Reducing Opioid Risk with SBIRT
- Discuss the two major competing responsibilities of clinicians who prescribe opioid medications;
- Describe the value of a “Universal Precautions” approach as it applies to patient risk for opioid misuse or dependence;
- Examine SBIRT as a Proactive Risk reduction strategy; and
- Compare Screening tools for ongoing assessment of patient risk throughout the treatment process.
Ann Bostic, CRNA, APRN, DNP, is an advanced practice registered nurse who specializes in nurse anesthesia services. She has a passionate interest in reducing the burden of substance abuse by expanding SBIRT services to a growing population of individuals “at risk” for prescription drug abuse. Ann has developed and presented substance abuse prevention education for nurses and has introduced more than 2000 nurses to SBIRT. Ann has been a registered nurse for 30 years and has practiced in the specialty of nurse anesthesia for the past 17 years. She completed her nursing education at the University of Charleston in 1983 and completed advanced training in nurse anesthesia in 1997. She is presently completing the final phase of a doctoral program at Rocky Mountain University of Health Professions where the focus of her research is Substance Abuse Prevention.

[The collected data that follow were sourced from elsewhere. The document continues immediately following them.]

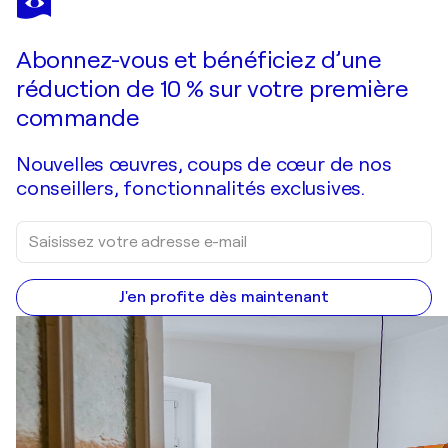
Abonnez-vous et bénéficiez d’une
réduction de 10 % sur votre première
commande
Nouvelles œuvres, coups de cœur de nos
conseillers, fonctionnalités exclusives.
J'en profite dès maintenant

Jim Matney is the Director of the Screening, Brief Intervention and Referral to Treatment grant in West Virginia. He has spent more than 23 years working with the addicted population. His background involves development and implementation of programs for adults and youth designed to address the many issues associated with substance misuse, abuse and addiction. Jim also has an extensive background in the treatment of mental health, trauma, and family issues. Mr. Matney also has an extensive background in administration, program development, compliance and training.